Exercise
Each entry should be repeated exactly. Its pictures should not be.

Recorded data

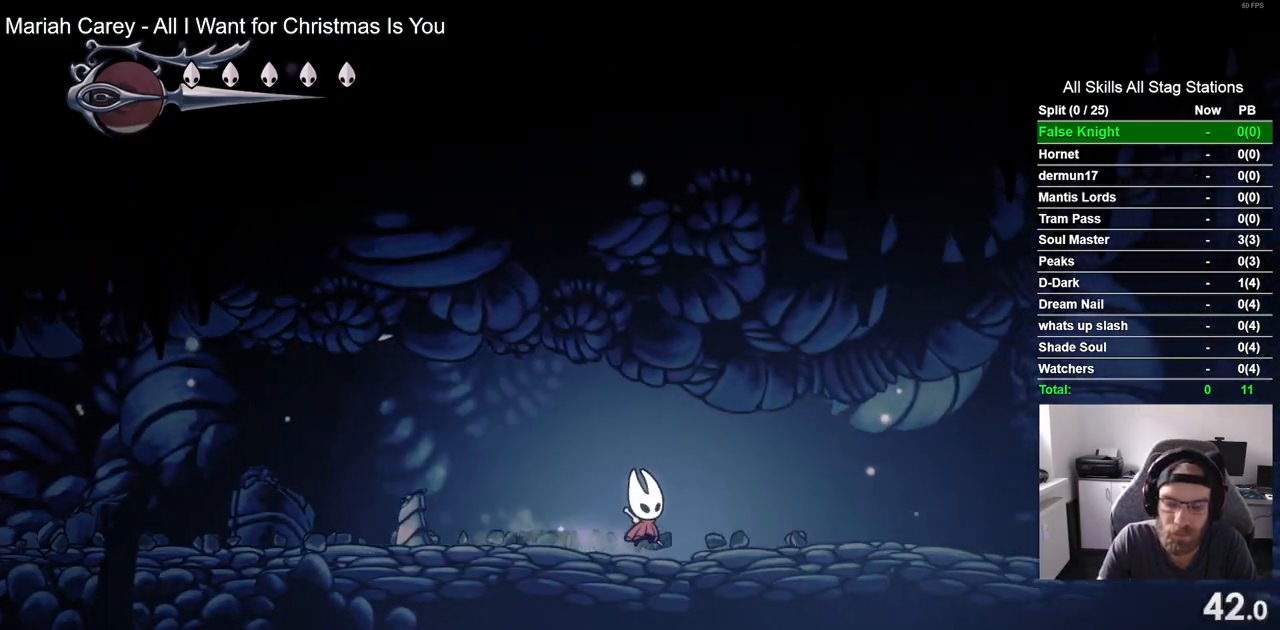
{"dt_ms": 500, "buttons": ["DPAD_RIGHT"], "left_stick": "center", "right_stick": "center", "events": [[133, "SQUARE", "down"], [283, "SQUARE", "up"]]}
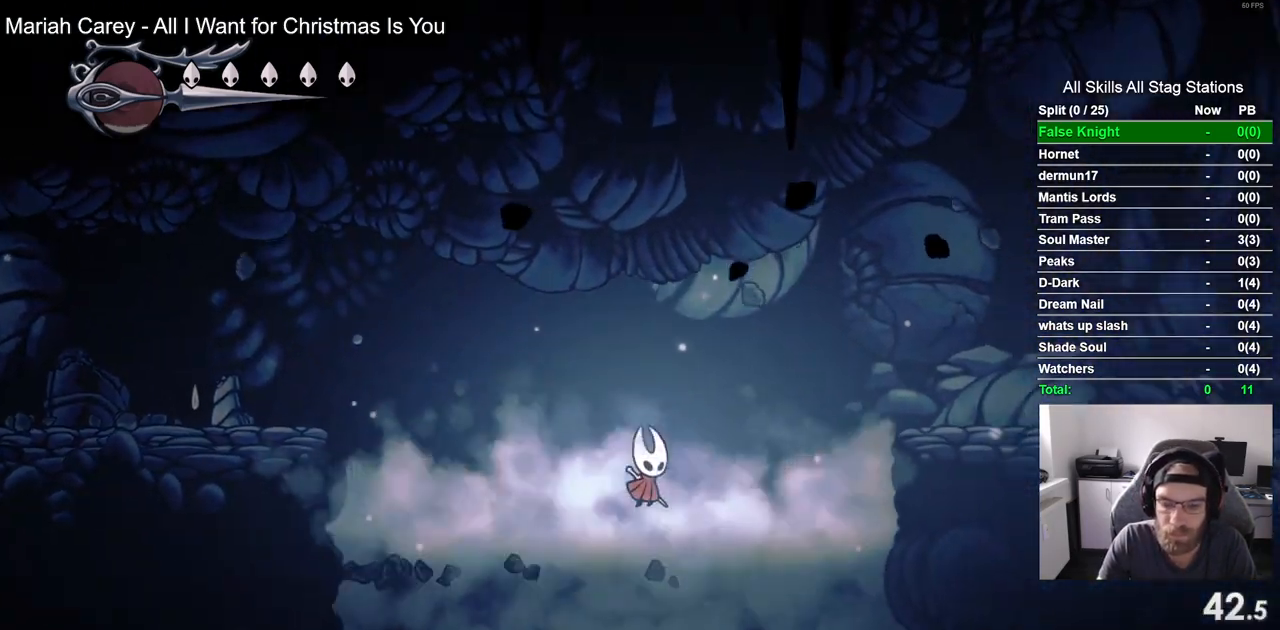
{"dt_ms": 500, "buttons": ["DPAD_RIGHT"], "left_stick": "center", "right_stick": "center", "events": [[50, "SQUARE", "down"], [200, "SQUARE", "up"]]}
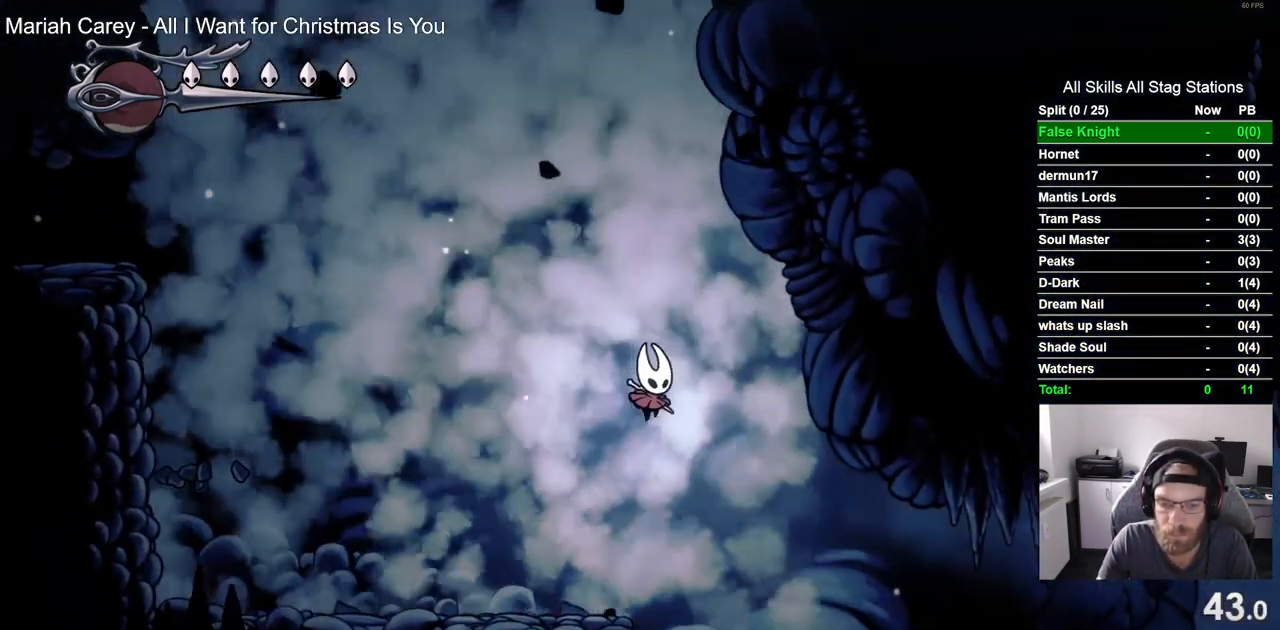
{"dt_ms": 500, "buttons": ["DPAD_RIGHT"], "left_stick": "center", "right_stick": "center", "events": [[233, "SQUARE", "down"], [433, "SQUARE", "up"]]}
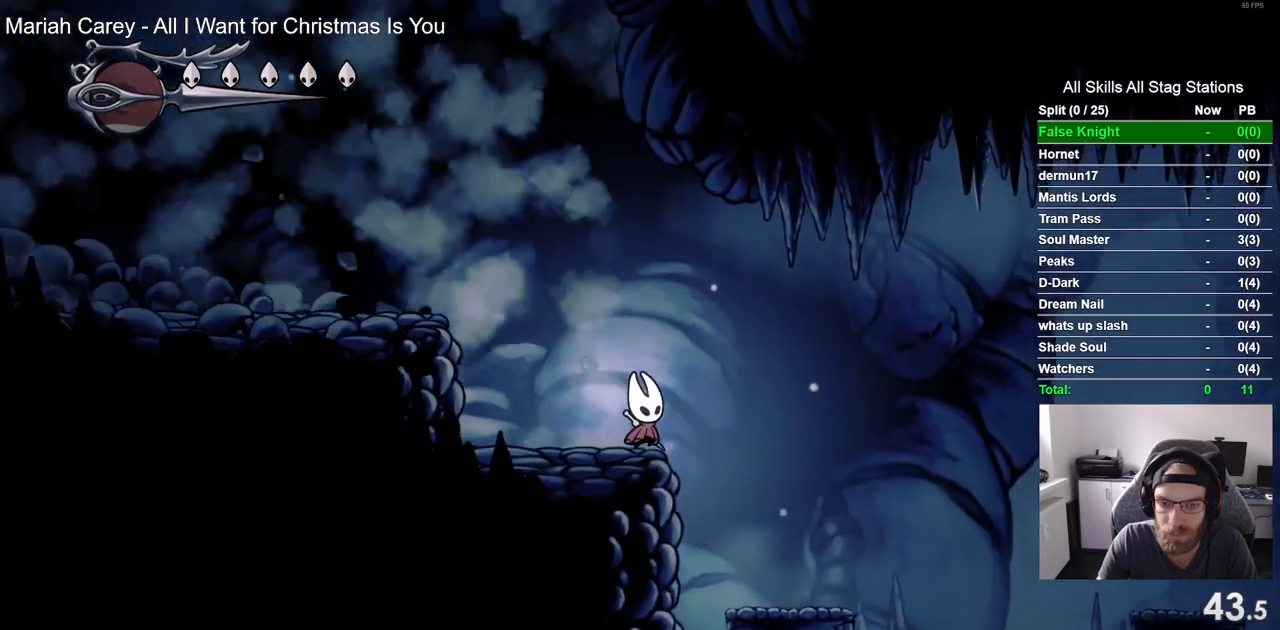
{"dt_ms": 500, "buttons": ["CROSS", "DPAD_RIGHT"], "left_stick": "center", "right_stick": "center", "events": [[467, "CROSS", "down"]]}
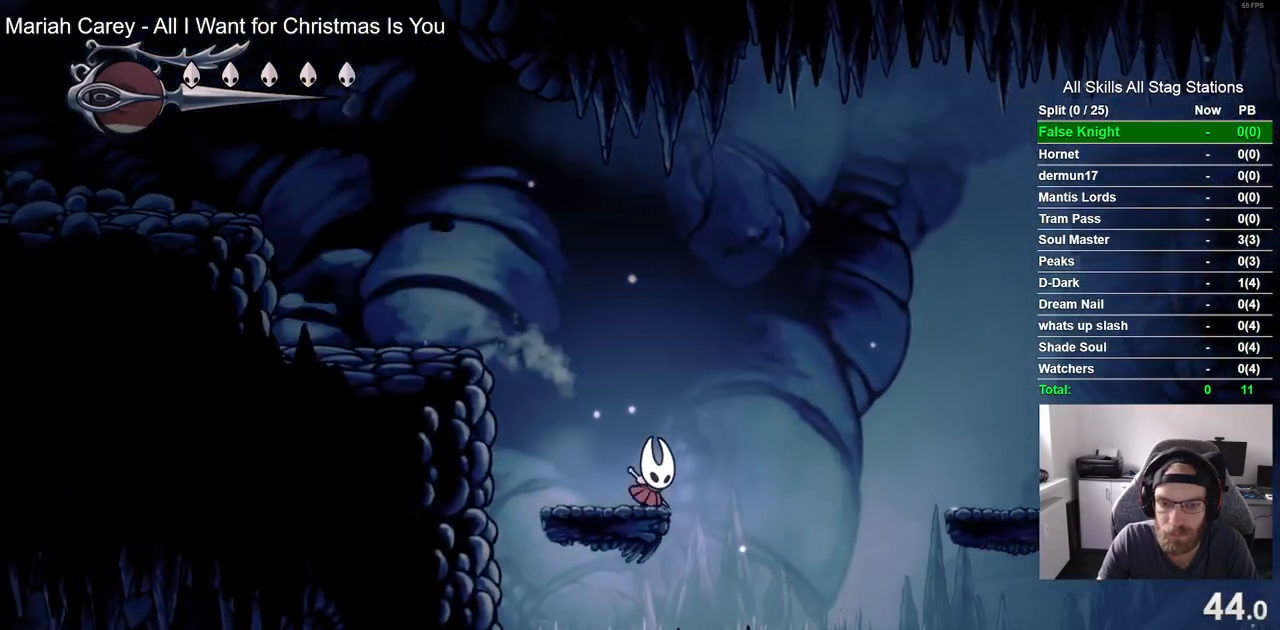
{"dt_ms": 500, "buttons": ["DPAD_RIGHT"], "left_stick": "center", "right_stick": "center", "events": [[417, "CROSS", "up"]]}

Answer to this task
{"dt_ms": 500, "buttons": ["DPAD_RIGHT"], "left_stick": "center", "right_stick": "center", "events": [[133, "SQUARE", "down"], [283, "SQUARE", "up"]]}
{"dt_ms": 500, "buttons": ["DPAD_RIGHT"], "left_stick": "center", "right_stick": "center", "events": [[50, "SQUARE", "down"], [200, "SQUARE", "up"]]}
{"dt_ms": 500, "buttons": ["DPAD_RIGHT"], "left_stick": "center", "right_stick": "center", "events": [[233, "SQUARE", "down"], [433, "SQUARE", "up"]]}
{"dt_ms": 500, "buttons": ["CROSS", "DPAD_RIGHT"], "left_stick": "center", "right_stick": "center", "events": [[467, "CROSS", "down"]]}
{"dt_ms": 500, "buttons": ["DPAD_RIGHT"], "left_stick": "center", "right_stick": "center", "events": [[417, "CROSS", "up"]]}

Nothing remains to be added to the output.